Poligonal yapı hangi hedefle rekor kırdı?
Ekipteki insanların, mimarların artırılmış gerçeklik deneyimi konusunda 1000’den fazla bireyle görüştüğünü anlatan Öztepe, şöyle devam etti:
“Bu bir ön denemeydi. Artık bunun üzerinde çalışmalar devam ediyor. Bu yapı yaklaşık 1850 yıllık. Roma İmparatoru Hadrianus devrinde inşa edildiği, Dahili mimari elemanlar aracılığıyla tespit edilebildiğiniz. Yapının işlevselliğiyle ilgili birkaç teklif var. Daha önceki Alman meslektaşlarla çok çalıştık. Bunlardan biri, Zira kuzeyden bir giriş var. önümüzdeki yıllarda açmayı planladığımız, ardından kapatılmış bir doğu girişi var. Münasebetiyle doğudan, batıdan ve kuzeyden girişleri ya da geçişleri olan bir yapıdan kelam ediyoruz.”

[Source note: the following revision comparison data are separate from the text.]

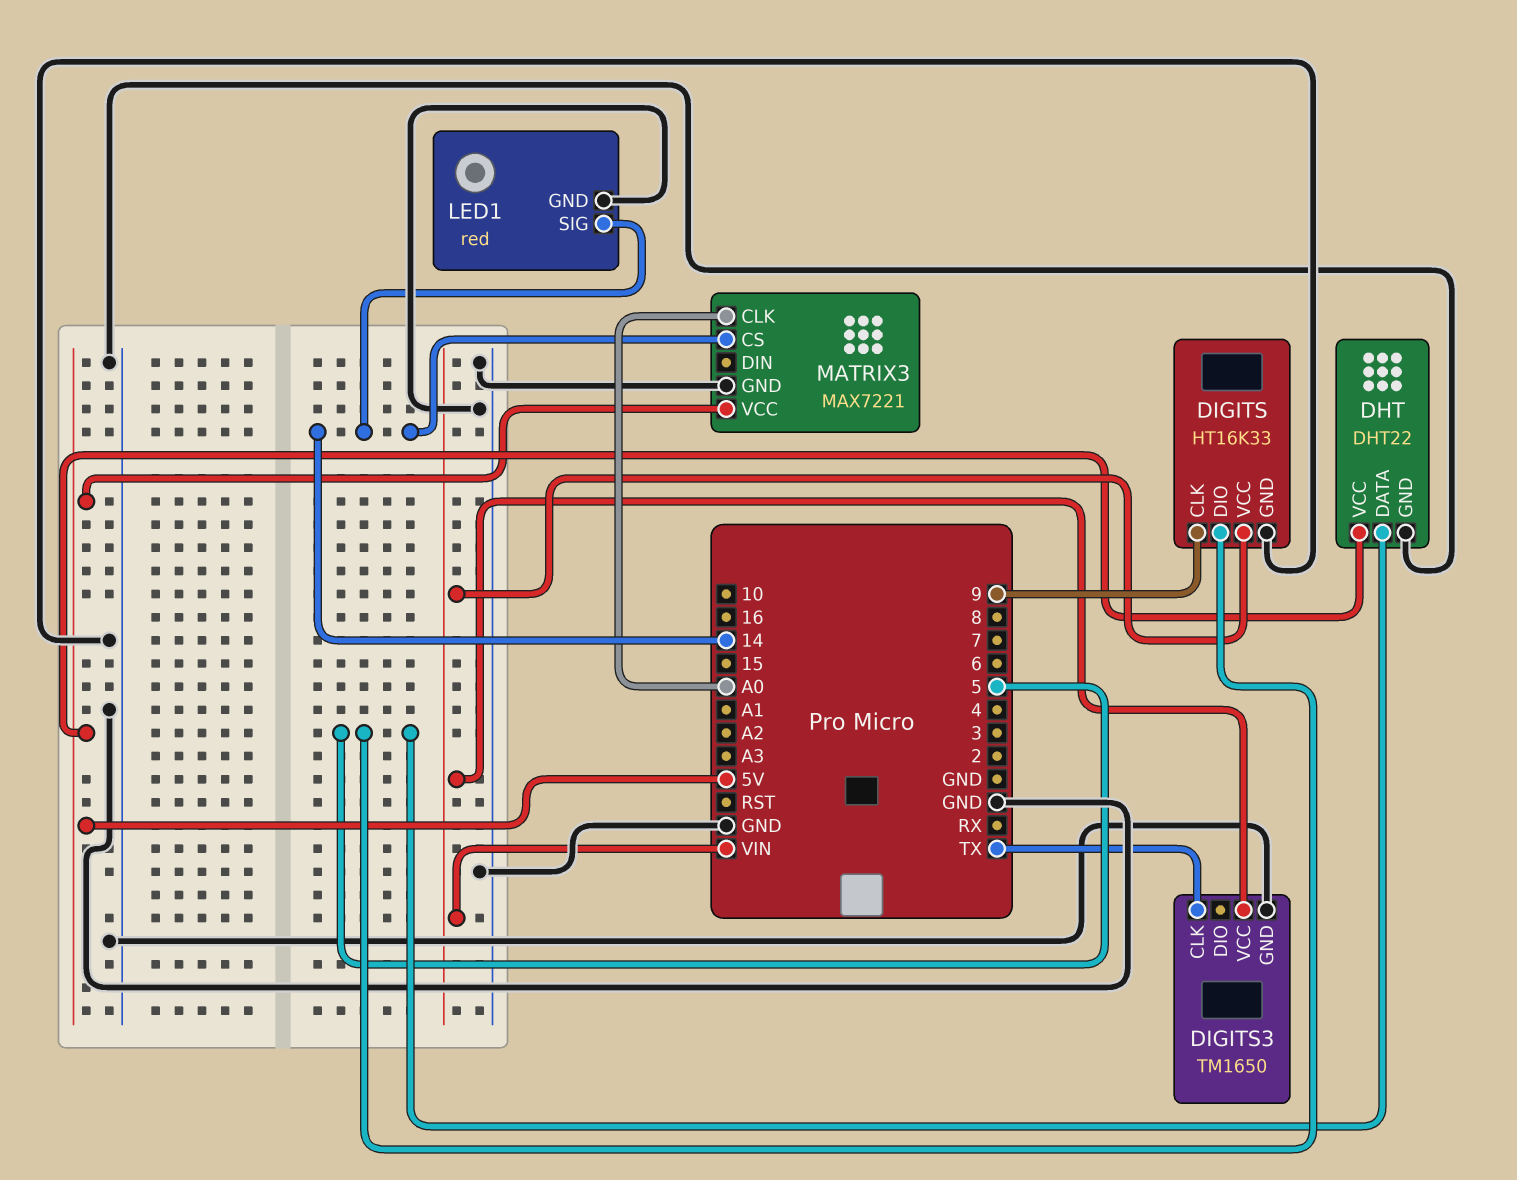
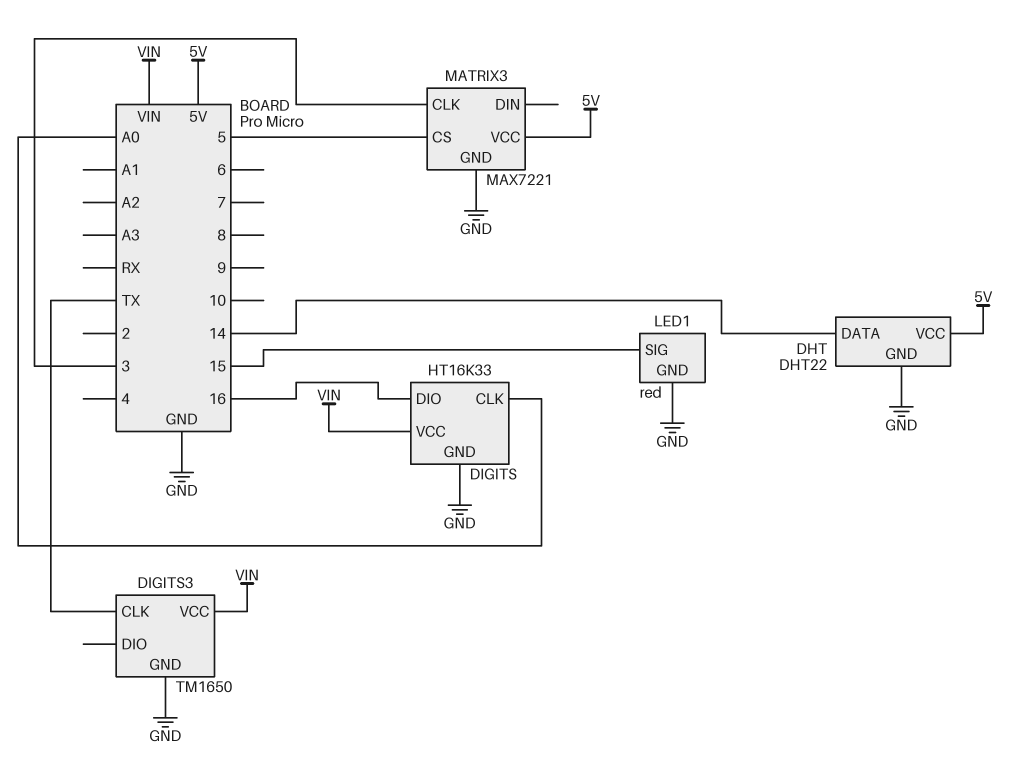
DHT pin DATA: 5 -> 14
DIGITS pin CLK: 9 -> A0
DIGITS pin DIO: 5 -> 16
LED1 pin SIG: 14 -> 15
MATRIX3 pin CLK: A0 -> 3
MATRIX3 pin CS: 14 -> 5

Prof. Dr. Öztepe, böyle bir kişinin kült yapısının da olabileceğini, yerin altında atıkların üretilebileceğinden dolayı bunların dışında kalanların bulunduğunu aktardı.

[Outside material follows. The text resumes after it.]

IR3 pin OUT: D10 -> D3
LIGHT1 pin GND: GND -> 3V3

Yapının hem Anadolu hem de Roma mimari örnekleri bakımından az plana sahip olduğuna dikkat eden Öztepe, “Plan tipi olarak, Roma kentinin bugünün ayrıntıları olan, dünyanın en büyük Katolik kiliselerinden biri olan Pantheon ile çok benzeştiği belirtiliyor. Bir kubbe var, kubbenin genel merkezi bir okul ve açıklığı var. Bu açıklıktan dolayı tahminen gökyüzüyle ilgili bir yapı olarak korunuyoruz. Yaptığımız yeni bilgilerle ilgili yeni bilgilere ulaşmayı hedefliyoruz.” oranları kullanıldı.

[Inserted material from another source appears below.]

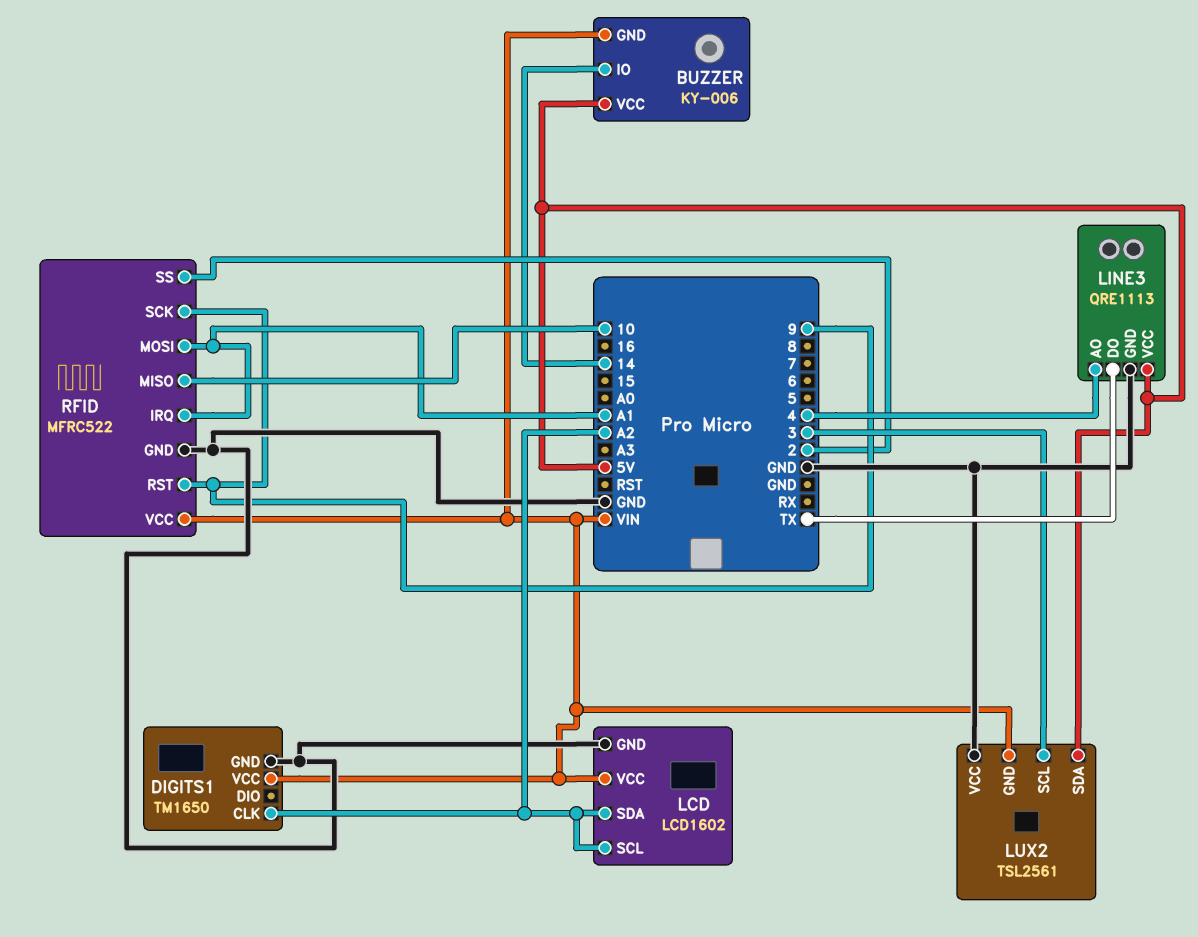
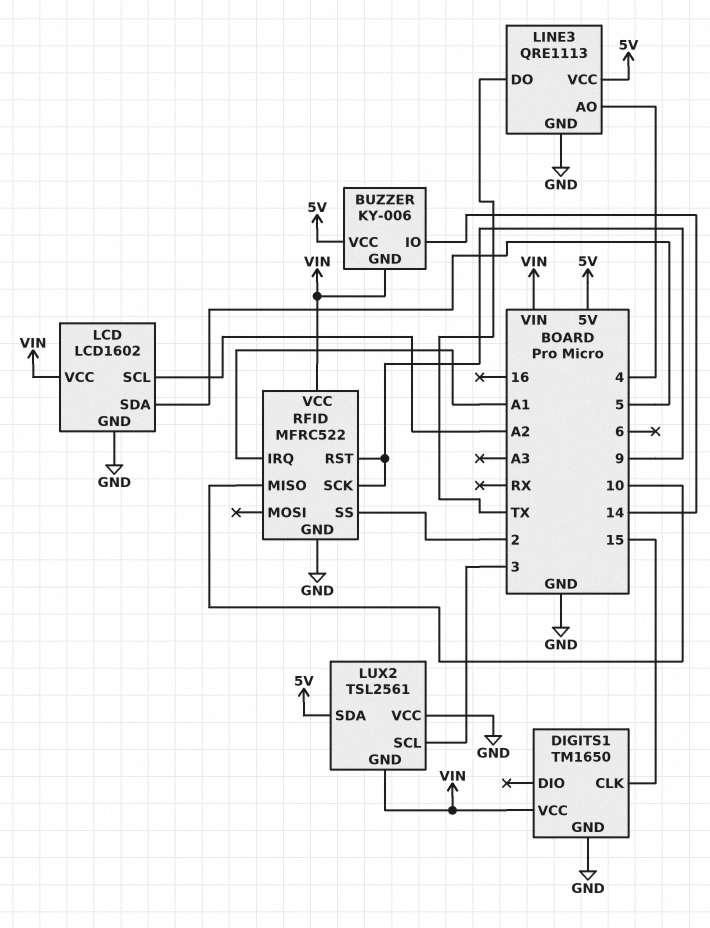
DIGITS1 pin CLK: A2 -> 15
LCD pin SDA: A2 -> 5
RFID pin MOSI: A1 -> none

Doç. Dr. Ülkü Özten ise bu alanın çok değerli ve özel bir yapı olduğunu belirtti.
Bu tıp arkeolojik alandaki kazıların çok yavaş yapısallığını lisana getiren Özten, şöyle konuştu:
“Böyle bölgelerde genel olarak çok eksik var. Yani tecrübeyle eksik materyalle bize bilgi çok fazla kullanılabilir alanlar. Ziyaretçiler de bilhassa bütününü görmekte zorlanıyor. Biz mimarlar olarak yalnızca belgeleme değil, ‘Bu tecrübe nasıl veriliriz?’ Sınırlı bir şekilde, hasebiyle teknolojimiz bize son devirlerde yardımcı oluyor. Arttırılmış gerçeklik, yerinde zaman ve dijital olarak artırılmış bir deneyim sunuyor. Hem mimari hem bilgi hem de arkeolojik alanlar de o yapıların nasıl bütünsel bilgilerde bozulmanız gerekiyor. Ziyaretçilerle bu sene bu bakımı yapıyoruz. Günümüzün teknolojisinde kullanılan tablet bilgisayar sayesinde özgün yapıyı dolaşma bahtı var ama aynı zamanda dolaşma zamanı da veriyor. kayıtlıe aslında hem var olanı hem de yenisi bir ortada sunuyor.”